The more we can reduce inequality, the more we can work with communities to consistently earn more and stay above the international poverty line.

Addressing risk

The other lever we can turn in order to break the cycle of poverty is offsetting risk. The more a community is better prepared against hazards, and the more resilient it is against vulnerability, the less prone they are to risk. This also requires a tailored approach given that each situation is unique.

All Concern programmes incorporate some degree of disaster risk reduction as we work to offset the potential damage or harm caused by events ranging from climate disasters to conflict. Understanding how each individual hazard may affect a community, along with how they work together, is essential to having an effective response to risk. By focusing on specific vulnerabilities in specific situations, we can plan in advance to offset both catastrophic and everyday risks, creating a more stable and consistent quality of life for the people we serve.

Khamissa Ibrahim is 32 years old.
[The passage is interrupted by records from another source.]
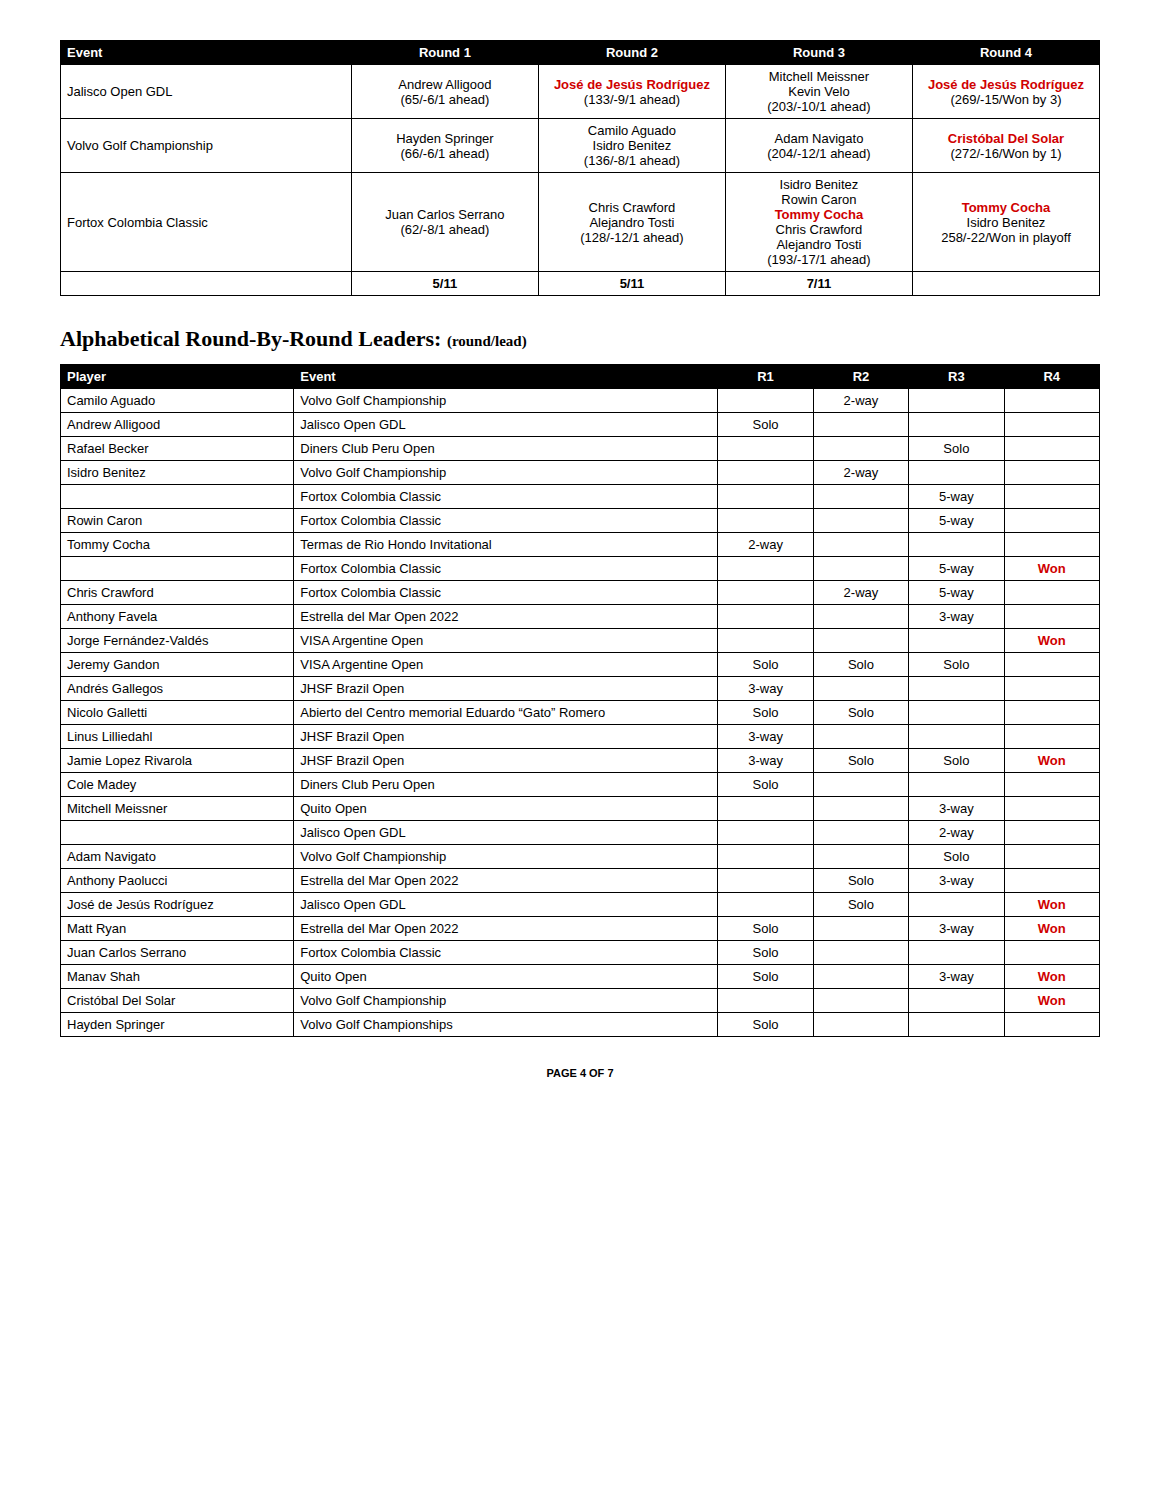| Event | Round 1 | Round 2 | Round 3 | Round 4 |
| --- | --- | --- | --- | --- |
| Jalisco Open GDL | Andrew Alligood (65/-6/1 ahead) | José de Jesús Rodríguez (133/-9/1 ahead) | Mitchell Meissner Kevin Velo (203/-10/1 ahead) | José de Jesús Rodríguez (269/-15/Won by 3) |
| Volvo Golf Championship | Hayden Springer (66/-6/1 ahead) | Camilo Aguado Isidro Benitez (136/-8/1 ahead) | Adam Navigato (204/-12/1 ahead) | Cristóbal Del Solar (272/-16/Won by 1) |
| Fortox Colombia Classic | Juan Carlos Serrano (62/-8/1 ahead) | Chris Crawford Alejandro Tosti (128/-12/1 ahead) | Isidro Benitez Rowin Caron Tommy Cocha Chris Crawford Alejandro Tosti (193/-17/1 ahead) | Tommy Cocha Isidro Benitez 258/-22/Won in playoff |
| | 5/11 | 5/11 | 7/11 | |
Alphabetical Round-By-Round Leaders: (round/lead)
| Player | Event | R1 | R2 | R3 | R4 |
| --- | --- | --- | --- | --- | --- |
| Camilo Aguado | Volvo Golf Championship | | 2-way | | |
| Andrew Alligood | Jalisco Open GDL | Solo | | | |
| Rafael Becker | Diners Club Peru Open | | | Solo | |
| Isidro Benitez | Volvo Golf Championship | | 2-way | | |
| | Fortox Colombia Classic | | | 5-way | |
| Rowin Caron | Fortox Colombia Classic | | | 5-way | |
| Tommy Cocha | Termas de Rio Hondo Invitational | 2-way | | | |
| | Fortox Colombia Classic | | | 5-way | Won |
| Chris Crawford | Fortox Colombia Classic | | 2-way | 5-way | |
| Anthony Favela | Estrella del Mar Open 2022 | | | 3-way | |
| Jorge Fernández-Valdés | VISA Argentine Open | | | | Won |
| Jeremy Gandon | VISA Argentine Open | Solo | Solo | Solo | |
| Andrés Gallegos | JHSF Brazil Open | 3-way | | | |
| Nicolo Galletti | Abierto del Centro memorial Eduardo “Gato” Romero | Solo | Solo | | |
| Linus Lilliedahl | JHSF Brazil Open | 3-way | | | |
| Jamie Lopez Rivarola | JHSF Brazil Open | 3-way | Solo | Solo | Won |
| Cole Madey | Diners Club Peru Open | Solo | | | |
| Mitchell Meissner | Quito Open | | | 3-way | |
| | Jalisco Open GDL | | | 2-way | |
| Adam Navigato | Volvo Golf Championship | | | Solo | |
| Anthony Paolucci | Estrella del Mar Open 2022 | | Solo | 3-way | |
| José de Jesús Rodríguez | Jalisco Open GDL | | Solo | | Won |
| Matt Ryan | Estrella del Mar Open 2022 | Solo | | 3-way | Won |
| Juan Carlos Serrano | Fortox Colombia Classic | Solo | | | |
| Manav Shah | Quito Open | Solo | | 3-way | Won |
| Cristóbal Del Solar | Volvo Golf Championship | | | | Won |
| Hayden Springer | Volvo Golf Championships | Solo | | | |
PAGE 4 OF 7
She has six children: Fatouma (9), Ahmad (7), Zakia (5), Aisha (4), Umaima (3) and Rafaida (1 and a half) – pictured – and is six months pregnant. Khamissa is a Concern-trained Community Health Volunteer. She also sells onions, salt, garlic, oil, okra and chili. Before Concern, she worked in the fields to support her family during the lean period. Khamissa is independent and runs her own business. She stores millet, peanut and sesame and from these stores, she loans stock t
The rainfall in Dar Sila, Chad, is unpredictable. This leads to seasonal food insecurity and malnutrition (among other risks). Concern has addressed this with Community Resilience to Acute Malnutrition. CRAM increases access to clean water and healthcare. Small business owner and mother Khamissa credits it with improving the community. “We like what we are doing and we hope to continue it as we are witnessing some type of change.”

The cycle of poverty: Who Concern works with (and why)

At Concern, our belief is that we must target our work so that it benefits primarily those living in extreme poverty. This means that we don’t always specifically target extremely poor people, but the extreme poor must be the ones who ultimately benefit from our work.

While we primarily work with the Always, Usually, and Cyclical Poor, we will also work with the Occasionally Poor when we believe that work will benefit those living in extreme poverty. This is especially true in times of natural and man-made disaster, such as the 2015 Nepal earthquake, the ongoing Syrian conflict, or the COVID-19 pandemic.